Re: [BUG] arm64: an infinite loop in generic_perform_write()
From: Matthew Wilcox <willy@infradead.org>
Date: 2021-06-23 11:52:39
Also in:
linux-arm-kernel, lkml
On Wed, Jun 23, 2021 at 10:32:21AM +0100, Catalin Marinas wrote:
On Wed, Jun 23, 2021 at 04:27:37AM +0000, Al Viro wrote:quoted
On Wed, Jun 23, 2021 at 11:24:54AM +0800, Xiaoming Ni wrote:quoted
On 2021/6/23 10:50, Al Viro wrote:quoted
On Wed, Jun 23, 2021 at 10:39:31AM +0800, Chen Huang wrote:quoted
Then when kernel handles the alignment_fault, it will not panic. As the arm64 memory model spec said, when the address is not a multiple of the element size, the access is unaligned. Unaligned accesses are allowed to addresses marked as Normal, but not to Device regions. An unaligned access to a Device region will trigger an exception (alignment fault). do_alignment_fault do_bad_area __do_kernel_fault fixup_exception But that fixup cann't handle the unaligned copy, so the copy_page_from_iter_atomic returns 0 and traps in loop.Looks like you need to fix your raw_copy_from_user(), then...Exit loop when iov_iter_copy_from_user_atomic() returns 0. This should solve the problem, too, and it's easier.It might be easier, but it's not going to work correctly.

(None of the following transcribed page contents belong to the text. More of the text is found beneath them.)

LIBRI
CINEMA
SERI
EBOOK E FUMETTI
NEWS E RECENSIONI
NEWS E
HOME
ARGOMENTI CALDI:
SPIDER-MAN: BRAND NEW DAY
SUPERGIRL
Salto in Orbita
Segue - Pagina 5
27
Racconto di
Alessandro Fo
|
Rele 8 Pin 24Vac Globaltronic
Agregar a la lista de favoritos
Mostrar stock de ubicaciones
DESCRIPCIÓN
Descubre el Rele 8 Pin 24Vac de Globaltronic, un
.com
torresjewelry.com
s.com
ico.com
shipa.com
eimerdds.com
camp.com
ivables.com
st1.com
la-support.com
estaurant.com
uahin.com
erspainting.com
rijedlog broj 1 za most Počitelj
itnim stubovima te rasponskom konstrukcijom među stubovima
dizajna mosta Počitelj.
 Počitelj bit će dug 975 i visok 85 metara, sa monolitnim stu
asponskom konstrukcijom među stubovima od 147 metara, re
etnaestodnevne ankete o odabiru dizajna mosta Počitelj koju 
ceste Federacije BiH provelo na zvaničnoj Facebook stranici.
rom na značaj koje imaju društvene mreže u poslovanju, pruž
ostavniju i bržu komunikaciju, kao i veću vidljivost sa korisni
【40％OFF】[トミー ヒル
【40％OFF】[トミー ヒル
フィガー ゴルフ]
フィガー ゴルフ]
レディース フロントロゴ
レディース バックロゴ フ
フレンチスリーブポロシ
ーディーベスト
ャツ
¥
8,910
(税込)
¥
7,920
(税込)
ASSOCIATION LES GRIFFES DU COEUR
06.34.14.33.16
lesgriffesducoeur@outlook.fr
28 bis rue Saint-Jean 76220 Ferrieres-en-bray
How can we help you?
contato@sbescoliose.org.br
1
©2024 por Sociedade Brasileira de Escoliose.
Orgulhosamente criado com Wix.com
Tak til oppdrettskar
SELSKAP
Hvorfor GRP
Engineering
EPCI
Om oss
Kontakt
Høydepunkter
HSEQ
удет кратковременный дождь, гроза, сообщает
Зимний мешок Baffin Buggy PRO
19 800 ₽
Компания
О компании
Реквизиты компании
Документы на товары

If the page gets evicted by memory pressure, you are going to get spurious short write. Besides, it's simply wrong - write(2) does *NOT* require an aligned source. It (and raw_copy_from_user()) should act the same way memcpy(3) does.On arm64, neither memcpy() nor raw_copy_from_user() are expected to work on Device mappings, we have memcpy_fromio() for this but only for ioremap(). There's no (easy) way to distinguish in the write() syscall how the source buffer is mapped. generic_perform_write() does an iov_iter_fault_in_readable() check but that's not sufficient and it also breaks the cases where you can get intra-page faults (arm64 MTE or SPARC ADI). I think in the general case it's racy anyway (another thread doing an mprotect(PROT_NONE) after the readable check passed). So I think generic_perform_write() returning -EFAULT if copied == 0 would make sense (well, unless it breaks other cases I'm not aware of).
It does break other cases -- that's what happens if the page has gone missing after being faulted in. You need to fix your copy_from_user().